Blood requires temperature control, with many suppliers shipping platelets with gel packs in controlled temperatures. Insulation and ice or gel packs add to the weight, which increases the cost. Costs also rise in the form of waste, as any delay can render the blood unusable.

Supplier Partnerships

As medical advances have driven demand for blood down, many testing labs and processing facilities have merged or established partnerships that strive to manage the increasing costs of blood banking while also securing safety, availability and affordability.

Hospital Consolidation

A separate phenomenon from partnerships among blood suppliers, many hospitals are also consolidating, making hospital buyers at these mammoth organizations more powerful in negotiations than blood centers. In turn, this lowers prices and cuts profits for blood centers – which are likely already low to begin with.

New Pathogens

New pathogens, like Zika virus, require additional steps in production and testing, also raising costs for suppliers. Usually, these costs aren’t passed on to buyers, according to the Rand study.
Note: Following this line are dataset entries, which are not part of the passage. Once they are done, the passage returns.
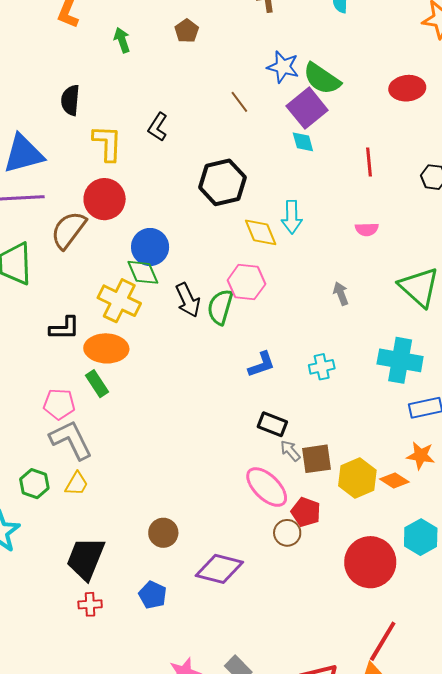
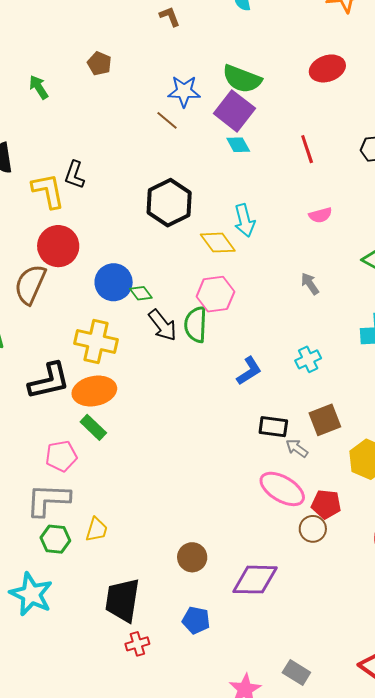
blue star: (283, 67) -> (184, 91), moved
black L-shape: (158, 127) -> (75, 175), moved
green diamond: (143, 272) -> (141, 293), moved, size x0.7
black L-shape: (64, 328) -> (49, 381), size x1.4
gray L-shape: (71, 440) -> (48, 500), moved, turned -48
brown square: (316, 459) -> (325, 420), moved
The U.S. blood supply chain is rife with uncertainty, as natural disasters, manmade disasters and other unforeseen events affect the demand for blood. Blood banks have to compromise between rising operations costs that spur from regulation and additional testing requirements, and lowering profits from increased competition and minimized negotiation power. Despite these complications, they still cannot compromise on safety or preparedness.  Even in the face of volatility and challenge, maintaining a sustainable blood supply chain is imperative for everyone.